• _TEXTE ÉTUDIÉ_

Révélé dans Préparez vos mouchoirs, Riton Liebman revient sur sa vie cabossée et sa carrière en dents de scie dans un livre aussi drôle qu'émouvant, La Vedette du quartier, publié chez Séguier.
Comme beaucoup, j'ai découvert Riton dans le film de Bertrand Blier, sorti en 1978. Alors gamin de treize ans, il interprétait un jeune surdoué dont tombe amoureuse une femme triste (Carole Laure), que le mari (Patrick Dewaere) a offerte à un inconnu (Gérard Depardieu) pour tenter de lui redonner goût à la vie. Alors que pour son 50e anniversaire cette année, Les Valseuses suscite la polémique, inutile de souligner que le 4e long-métrage du cinéaste provoquerait aujourd'hui un débat tout aussi houleux. Avant d'obtenir l'Oscar du meilleur film en langue étrangère, Préparez vos mouchoirs avait choqué aussi à sa sortie, hein. Mais pour les ados puceaux et boutonneux que nous étions, Riton était un héros. Certes, Christian, son personnage, affichait un Q.I. des plus élevés, mais il avait tout du gamin ordinaire. Pas spécialement beau gosse, il était la tête à claques de la colo. Et pourtant, il arrivait à séduire une belle femme. Dans une scène d'un érotisme torride, Christian utilisait une brindille pour écarter les pans de la chemise de nuit de son amoureuse endormie et scruter les parties les plus intimes de son anatomie. Déni du consentement, perversion, objecterait-on aujourd'hui. A l'époque, Riton était le héros de tous les collèges et lycées de France et de Belgique.

• _TÂCHES À RÉALISER_
[1] Restituez à l'identique le passage du texte sur Riton Liebman qui commence par "Révélé dans Préparez" et se termine par "publié chez Séguier.".
[2] Dans le texte sur Riton Liebman, relevez tous les acteurs dont le nom figure entre parenthèses.
[3] Poursuivez le texte sur Riton Liebman à partir de sa dernière phrase.
Les lignes ne jouent aucun rôle dans ce travail.

• _DONNÉES SOURCES_
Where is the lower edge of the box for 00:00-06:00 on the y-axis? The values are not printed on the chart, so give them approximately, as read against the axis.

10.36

--

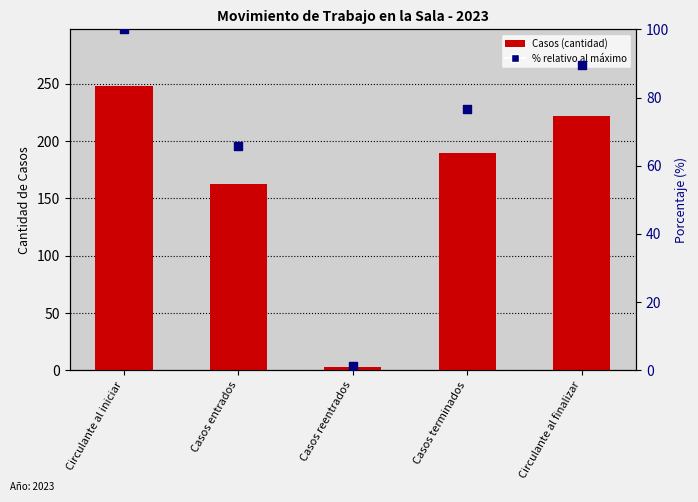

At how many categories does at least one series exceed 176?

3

• _RÉSULTATS DE L'EXERCICE_
[1]
Révélé dans Préparez vos mouchoirs, Riton Liebman revient sur sa vie cabossée et sa carrière en dents de scie dans un livre aussi drôle qu'émouvant, La Vedette du quartier, publié chez Séguier.

[2] Carole Laure, Patrick Dewaere, Gérard Depardieu

[3]
Riton fait le con
C'est de Bruxelles que vient le comédien. Né dans une famille juive et engagée à gauche, le ket est à l'opposé de Christian. Effronté, déconneur, fâché avec les études malgré un papa prof d'université. Il passe le casting de Préparez vos mouchoirs sur un coup de tête, découvre le cinéma et la célébrité. Difficile de reprendre une vie normale après ça. Il part donc à Paris à l'âge de 17 ans, bien décidé à faire carrière. Sa prestation remarquée et remarquable lui ouvre des portes. "Alors il était sympa, Depardieu ? Il était génial, Patrick Dewaere ? Et Carole Laure, tu l'as vraiment b... ?". Toujours la même rengaine de la part de ses interlocuteurs et dont Riton s'amuse à ponctuer son livre.
Le comédien enchaîne des petits rôles (Allons z'enfants, L'Addition, Le Mariage du siècle...), rate le Conservatoire, partage la tête d'affiche avec Aldo Maccione (Aldo et Junior). Son ego en prend un coup. Il fait trop la fête, trop le con, plonge dans la drogue. Sa grande gueule et sa légèreté lui font rater des opportunités. Il croise des célébrités (Blier père et fils, Yves Boisset, Richard Berry, Thierry Lhermitte), certaines resteront sympas, d'autres s'avèrent odieuses. Il fréquente "Florent et Vanesse", assiste à l'explosion de leur succès.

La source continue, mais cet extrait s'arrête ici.